### [Required actions]
1. In the article about what keeps paralegals with their employers, translate this sentence into Spanish: "For Gottberg’s recruits, salary is the first consideration, followed by a team environment, being treated as a professional and wanting to be challenged."
2. Answer these questions using the article about what keeps paralegals with their employers:
(a) In what city is The Affiliates, the staffing firm where Jackie M. Johnson works, located?
(b) At what company is Heidi Gottberg a placement specialist?
(c) According to Johnson, why are experienced paralegals asking to go back into the law firm environment?
3. Write the next few paragraphs of the article about what keeps paralegals with their employers, picking up right after its final sentence.
-- START OF Page --
What keeps some paralegals with their current employers and what drives others away.

By Stacey Hunt, CLA, CLS

(Originally appeared in print as "The Ties That Bind")

May/June 2000 Table of Contents

 

What is that not-quite-definable spark of happiness you sometimes experience? That basic contentment in the pit of your stomach that sees you through less than perfect workdays? The thing that keeps you at your desk, day in and day out, resisting the temptation to search for other, greener pastures?

Paralegals, legal administrators and placement specialists were interviewed to find out just what it is that makes paralegals happy, loyal employees. Some of the results may be surprising. The stories that follow may inspire you to approach your current employer about improving your work environment before you head out the door — or they may make you grateful for the paralegal job that you have.

Quality Of Life

Although each person is an individual with unique needs, some recognizable trends emerged in the late 1990s that are spilling over into the new century. One of those trends, identified by attorney Jackie M. Johnson and echoed by other legal professionals, is quality of life. As an account executive for The Affiliates, a staffing firm in San Diego, Johnson sees quality of life as a definite priority for paralegals.

“People here in San Diego want time to enjoy the outdoors,” she explained. “One of the first things the paralegals I am placing ask for is no out-of-control overtime.”

Other requests Johnson receives from candidates are a desire for substantive work, an incentive or reward system offered by the employer, a reasonable salary and paid continuing education. Where are paralegals finding such rewarding perks?

“I have been seeing the lowest turnover rates in either the really small firms or in large firms where the paralegals are paid very well,” Johnson said. Paralegals are also content when they have a really good relationship with their employers, Johnson added. “A lot of my recruits want to report directly to an attorney rather than a paralegal supervisor. They feel the [paralegal] supervisor is not in touch with the actual work they are doing.”

One unusual switch Johnson said she has noticed is an exodus of paralegals from the corporate environment. “Experienced paralegals are asking to go back into the law firm environment out of sheer boredom,” she explained. “All the juiciest cases are farmed out to outside counsel, and they want to be a part of that.”

Heidi Gottberg, placement specialist at Paralegal Personnel Inc. in Chicago, concurred. “Before, paralegals wanted to leave law firms to work for corporations. The recent trend is the reverse.” Gottberg said paralegals tell her that the work in firms is more challenging and varied. Gottberg noted a bigger turnover in the large firms, but admits that she has had candidates who have stayed at megafirms for many years. “It really depends on the personality type of the paralegal,” she said. “In larger law firms, you have a tier level with project assistants working underneath you. In a smaller environment, the paralegals are more able to take a case from start to finish, but the tradeoff is you often find yourself doing more secretarial work.”

For Gottberg’s recruits, salary is the first consideration, followed by a team environment, being treated as a professional and wanting to be challenged.
-- END OF Page --
-- START OF Given information --
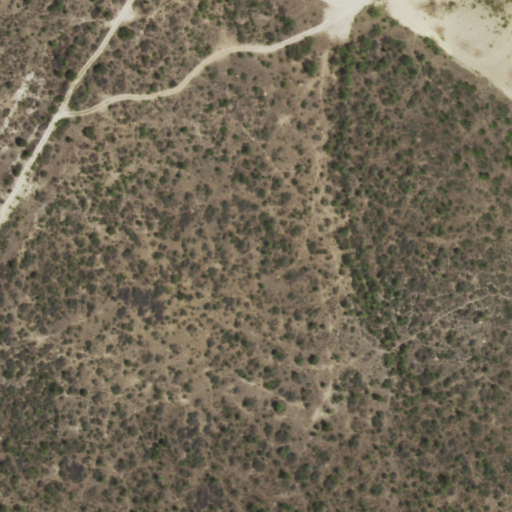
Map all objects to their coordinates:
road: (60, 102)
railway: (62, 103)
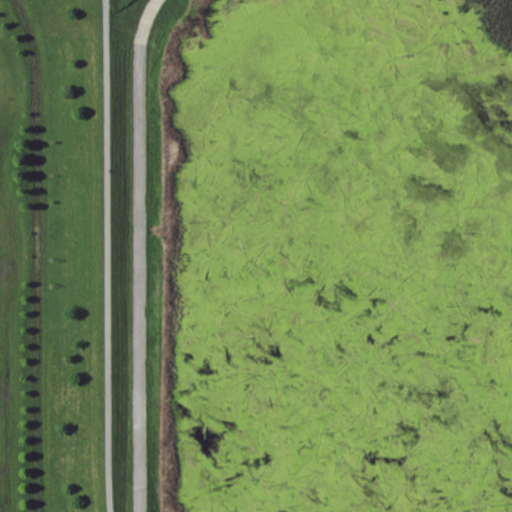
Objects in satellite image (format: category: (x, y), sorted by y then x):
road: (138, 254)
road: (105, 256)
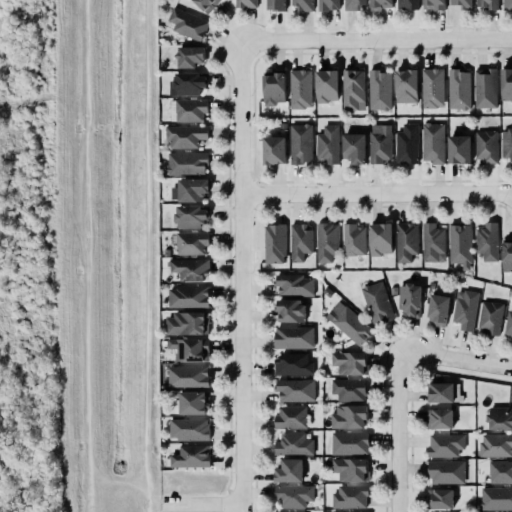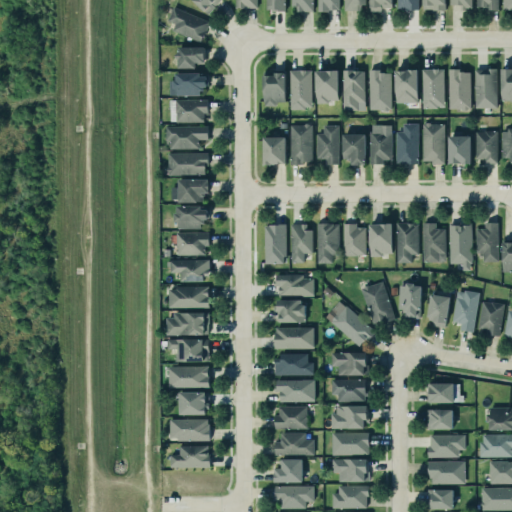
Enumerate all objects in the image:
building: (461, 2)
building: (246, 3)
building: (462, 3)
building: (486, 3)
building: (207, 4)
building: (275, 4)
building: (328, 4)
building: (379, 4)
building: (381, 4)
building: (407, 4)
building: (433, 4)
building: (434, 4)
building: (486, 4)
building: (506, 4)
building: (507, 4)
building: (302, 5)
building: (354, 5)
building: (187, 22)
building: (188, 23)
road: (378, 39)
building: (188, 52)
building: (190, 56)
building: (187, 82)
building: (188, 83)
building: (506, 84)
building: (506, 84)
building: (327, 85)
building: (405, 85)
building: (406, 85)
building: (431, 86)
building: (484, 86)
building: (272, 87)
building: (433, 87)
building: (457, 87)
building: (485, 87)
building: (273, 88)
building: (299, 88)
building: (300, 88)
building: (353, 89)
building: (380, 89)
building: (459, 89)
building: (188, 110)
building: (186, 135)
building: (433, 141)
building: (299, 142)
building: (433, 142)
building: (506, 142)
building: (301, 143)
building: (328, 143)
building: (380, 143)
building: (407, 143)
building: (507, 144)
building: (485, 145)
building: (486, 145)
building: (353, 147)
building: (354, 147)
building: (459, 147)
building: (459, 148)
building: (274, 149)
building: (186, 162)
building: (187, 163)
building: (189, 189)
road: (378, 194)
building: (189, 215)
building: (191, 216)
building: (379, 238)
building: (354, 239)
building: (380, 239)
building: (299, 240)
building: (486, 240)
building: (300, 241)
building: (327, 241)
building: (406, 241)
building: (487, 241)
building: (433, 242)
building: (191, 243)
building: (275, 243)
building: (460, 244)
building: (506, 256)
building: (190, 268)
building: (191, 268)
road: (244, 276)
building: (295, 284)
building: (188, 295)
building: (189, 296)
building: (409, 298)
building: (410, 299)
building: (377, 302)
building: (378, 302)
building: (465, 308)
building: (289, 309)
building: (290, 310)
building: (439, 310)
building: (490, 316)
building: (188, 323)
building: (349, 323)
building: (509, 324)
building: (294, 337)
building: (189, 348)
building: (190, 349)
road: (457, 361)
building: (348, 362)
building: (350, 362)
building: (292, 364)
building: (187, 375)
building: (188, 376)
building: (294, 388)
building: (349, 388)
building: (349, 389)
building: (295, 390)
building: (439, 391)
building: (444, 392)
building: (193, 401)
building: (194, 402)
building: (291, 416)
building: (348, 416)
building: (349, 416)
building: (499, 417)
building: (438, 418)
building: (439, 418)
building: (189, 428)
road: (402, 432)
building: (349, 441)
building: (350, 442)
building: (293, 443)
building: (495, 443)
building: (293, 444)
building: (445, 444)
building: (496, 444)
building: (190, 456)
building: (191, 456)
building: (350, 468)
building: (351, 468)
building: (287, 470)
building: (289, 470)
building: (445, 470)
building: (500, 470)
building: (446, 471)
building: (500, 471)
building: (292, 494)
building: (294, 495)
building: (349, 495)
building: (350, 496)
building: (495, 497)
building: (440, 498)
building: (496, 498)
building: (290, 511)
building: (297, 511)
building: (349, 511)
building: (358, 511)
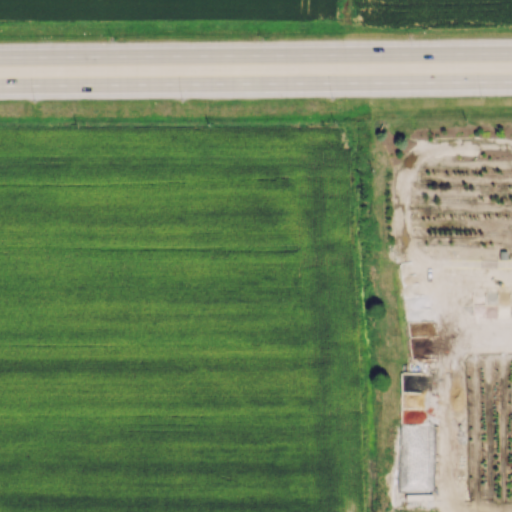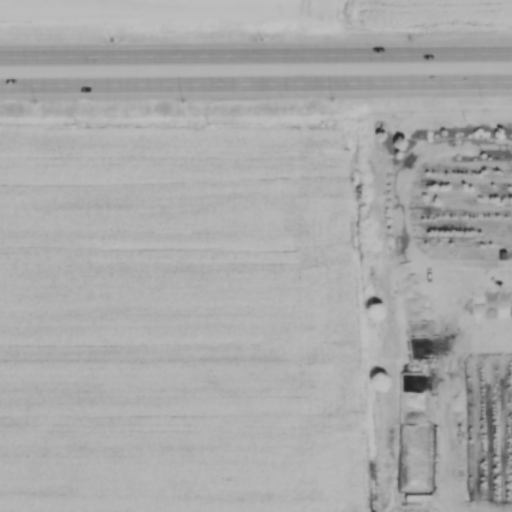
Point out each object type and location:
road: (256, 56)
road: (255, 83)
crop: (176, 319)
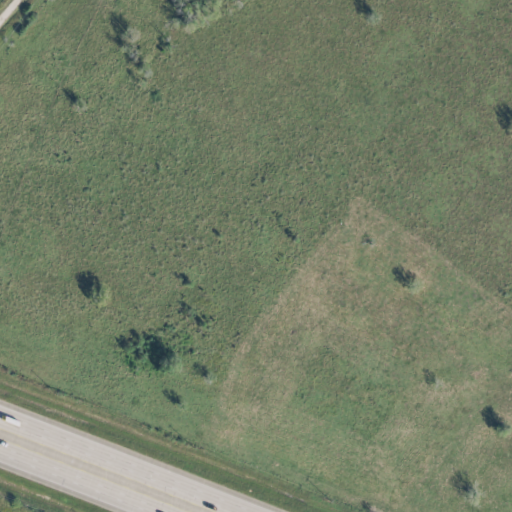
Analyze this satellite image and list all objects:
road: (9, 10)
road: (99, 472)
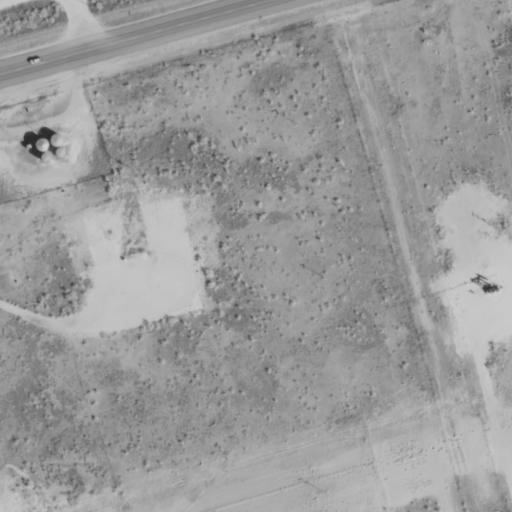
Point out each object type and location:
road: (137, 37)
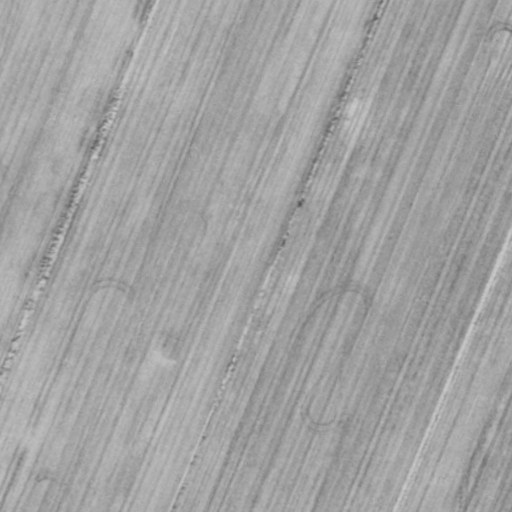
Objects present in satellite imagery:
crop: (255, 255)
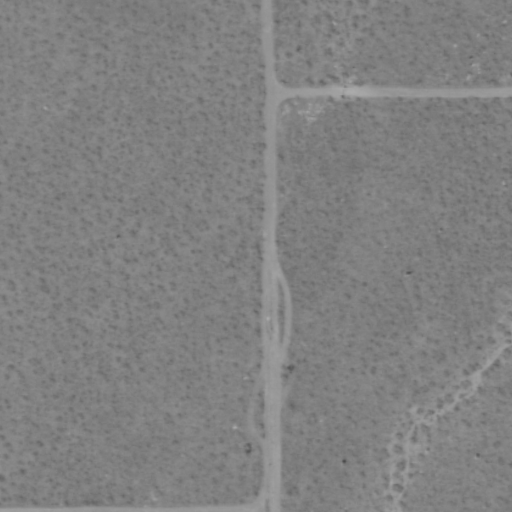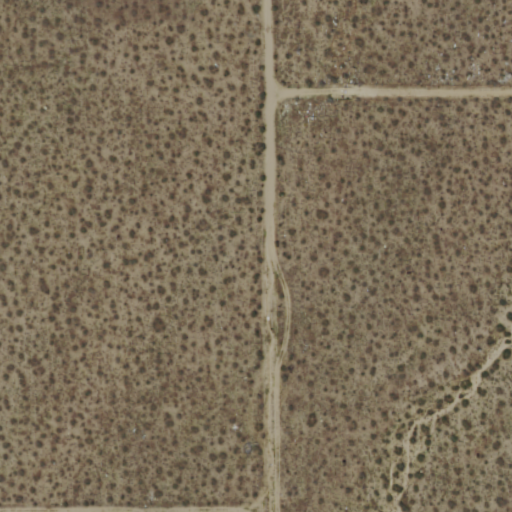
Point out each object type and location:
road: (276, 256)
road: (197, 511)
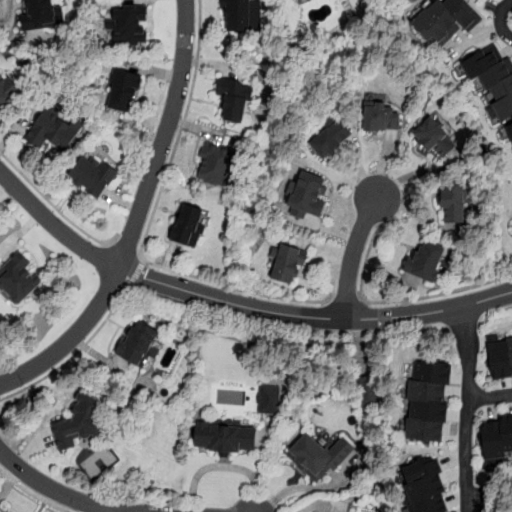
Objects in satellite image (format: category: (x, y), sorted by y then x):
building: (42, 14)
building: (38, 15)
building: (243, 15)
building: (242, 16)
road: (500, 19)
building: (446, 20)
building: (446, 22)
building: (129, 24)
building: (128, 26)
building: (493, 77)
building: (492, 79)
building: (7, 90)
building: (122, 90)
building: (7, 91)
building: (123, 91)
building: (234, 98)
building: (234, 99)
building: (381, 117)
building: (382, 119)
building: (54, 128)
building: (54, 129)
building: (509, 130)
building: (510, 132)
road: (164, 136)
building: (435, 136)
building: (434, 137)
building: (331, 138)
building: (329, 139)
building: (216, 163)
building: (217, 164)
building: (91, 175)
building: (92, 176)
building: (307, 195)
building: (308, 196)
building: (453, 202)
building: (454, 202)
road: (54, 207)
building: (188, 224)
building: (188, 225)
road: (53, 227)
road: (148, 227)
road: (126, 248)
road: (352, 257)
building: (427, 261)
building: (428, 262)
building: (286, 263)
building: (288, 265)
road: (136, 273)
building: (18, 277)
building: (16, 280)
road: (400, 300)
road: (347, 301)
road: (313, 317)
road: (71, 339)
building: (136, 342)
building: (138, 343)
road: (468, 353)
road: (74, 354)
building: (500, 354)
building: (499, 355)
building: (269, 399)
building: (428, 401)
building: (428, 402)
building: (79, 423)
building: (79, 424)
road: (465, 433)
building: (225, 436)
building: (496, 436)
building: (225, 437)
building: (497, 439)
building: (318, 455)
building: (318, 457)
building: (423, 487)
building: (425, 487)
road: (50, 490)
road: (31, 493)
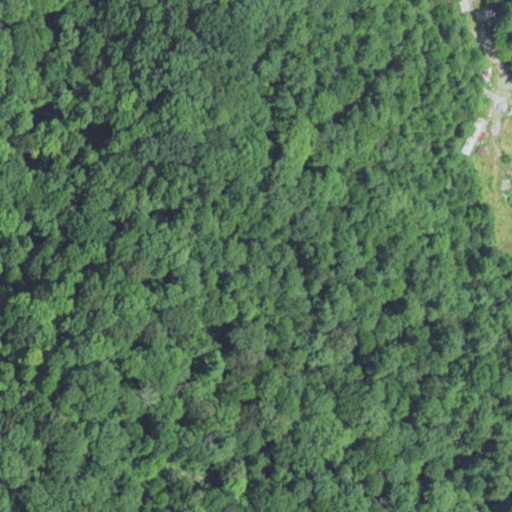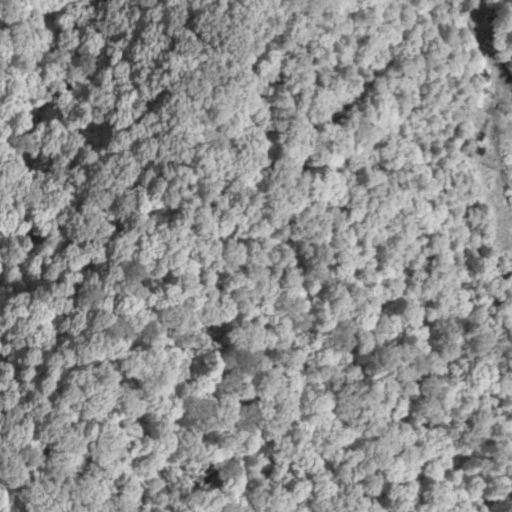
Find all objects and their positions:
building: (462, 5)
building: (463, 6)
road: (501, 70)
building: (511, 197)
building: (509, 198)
-- END OF Given information --
### [Per-task answers]
1. Para los candidatos de Gottberg, el salario es la primera consideración, seguida de un ambiente de trabajo en equipo, ser tratados como profesionales y el deseo de enfrentar desafíos.

2.
(a) San Diego.
(b) Paralegal Personnel Inc. in Chicago.
(c) Out of sheer boredom, because the juiciest cases are farmed out to outside counsel and they want to be a part of that.

3.
Keeping Paralegals Happy

One new direction taken by firms in today’s tight job market is the development of paralegal retention programs.

“Some administrators have realized that specialized paralegals are getting recruited out of their firms,” Gottberg said. “They are starting to beef up the benefits and ask the paralegals what they want.” Johnson agreed. “The more successful firms rely on their paralegals and treat them well,” she observed.

Patricia A. Cercone, a Chicago branch manager for StaffWise Legal, made a similar observation in her article, “HR Professionals Shape Firm Attitudes.” (Midwest Legal Staffing Guide, 1999-2000).

“Firms who adopt employee-friendly programs save in turnover costs, recruiting costs, training and low productivity. It’s when law firms work to treat their employees not as costs, but as assets that increase in value over time, that they gain the respect of their current employees and prospected talent,” Cercone wrote.

What can firms and corporate legal departments do to attract and keep top drawer paralegals? The key is the creation of an irresistible corporate culture, according to Max Messmer, chairman and CEO of The Affiliates. In his article, “The Many Faces of Motivation” (Legal Management, September/October 1997), Messmer stated that “a successful and effective corporate culture takes into consideration the needs of the whole person. It [the corporate workplace] provides a supportive structure within which employees can create a balance between excelling at their jobs and managing their personal lives.”

Although compensation is important, Messmer noted that “also growing in importance are a variety of nonmonetary rewards and incentives that shape and define a firm’s corporate culture. Formal and informal policies, fringe benefits and perks can all help to create an environment conducive to improved employee productivity and the bottom line.”

Messmer listed incentives such as flexible scheduling, casual dress policies, health club membership, telecommuting, on-site child care facilities and job sharing.

What About The Little Guy?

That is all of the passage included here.